WORK TO COMPLETE:
Copy, from the material below, every line in which the word "Elite" can be found.

RECORDS FOR THIS EXERCISE:

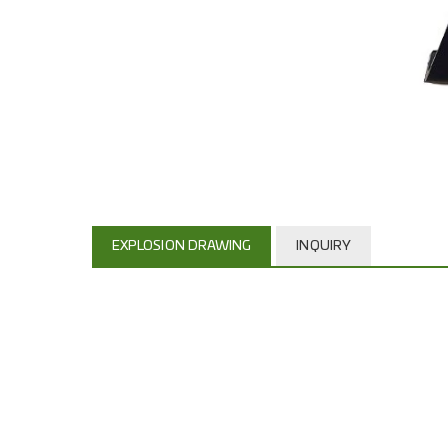
EXPLOSION DRAWING
INQUIRY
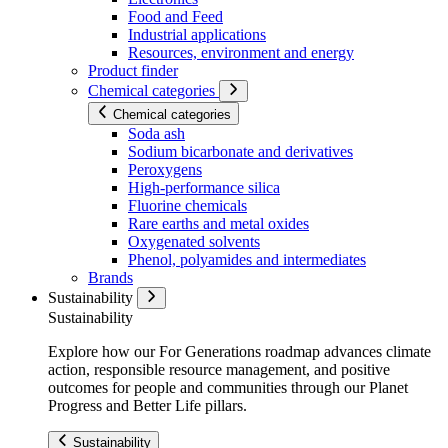
Food and Feed
Industrial applications
Resources, environment and energy
Product finder
Chemical categories
Chemical categories
Soda ash
Sodium bicarbonate and derivatives
Peroxygens
High-performance silica
Fluorine chemicals
Rare earths and metal oxides
Oxygenated solvents
Phenol, polyamides and intermediates
Brands
Sustainability
Sustainability
Explore how our For Generations roadmap advances climate
action, responsible resource management, and positive
outcomes for people and communities through our Planet
Progress and Better Life pillars.
Sustainability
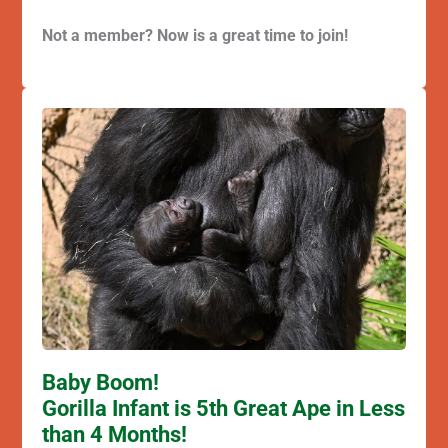
Not a member? Now is a great time to join!
Baby Boom!
Gorilla Infant is 5th Great Ape in Less
than 4 Months!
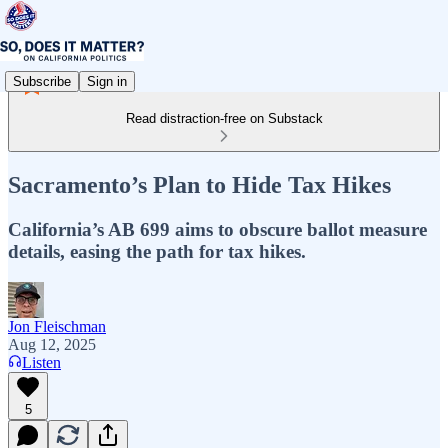
Subscribe
Sign in
Read distraction-free on Substack
Sacramento’s Plan to Hide Tax Hikes
California’s AB 699 aims to obscure ballot measure
details, easing the path for tax hikes.
Jon Fleischman
Aug 12, 2025
Listen
5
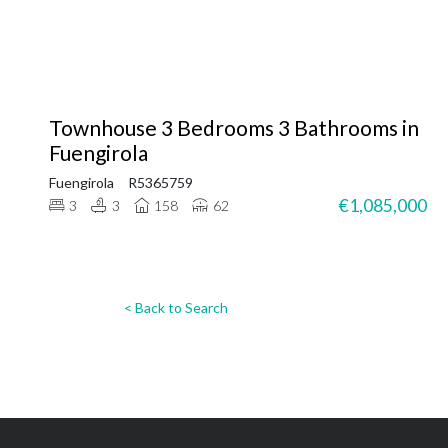
Townhouse 3 Bedrooms 3 Bathrooms in
Fuengirola
Fuengirola
R5365759
€1,085,000
3
3
158
62
< Back to Search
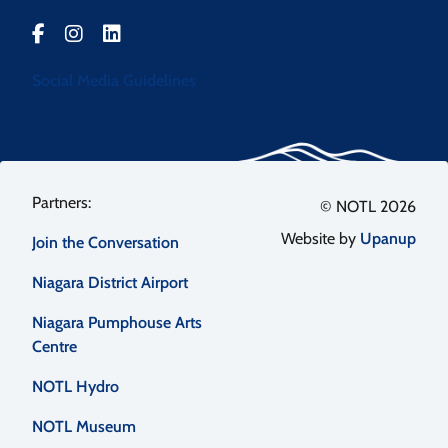
Social Media Guidelines
Footer
© NOTL 2026
Website by
Upanup
Join the Conversation
menu
Niagara District Airport
Niagara Pumphouse Arts
Centre
NOTL Hydro
NOTL Museum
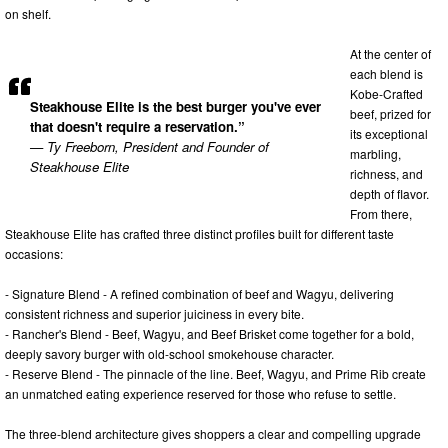
on shelf.
At the center of
each blend is
Kobe-Crafted
Steakhouse Elite is the best burger you've ever
beef, prized for
that doesn't require a reservation.”
its exceptional
— Ty Freeborn, President and Founder of
marbling,
Steakhouse Elite
richness, and
depth of flavor.
From there,
Steakhouse Elite has crafted three distinct profiles built for different taste
occasions:
- Signature Blend - A refined combination of beef and Wagyu, delivering
consistent richness and superior juiciness in every bite.
- Rancher's Blend - Beef, Wagyu, and Beef Brisket come together for a bold,
deeply savory burger with old-school smokehouse character.
- Reserve Blend - The pinnacle of the line. Beef, Wagyu, and Prime Rib create
an unmatched eating experience reserved for those who refuse to settle.
The three-blend architecture gives shoppers a clear and compelling upgrade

EXERCISE OUTPUT:
Steakhouse Elite is the best burger you've ever
Steakhouse Elite
Steakhouse Elite has crafted three distinct profiles built for different taste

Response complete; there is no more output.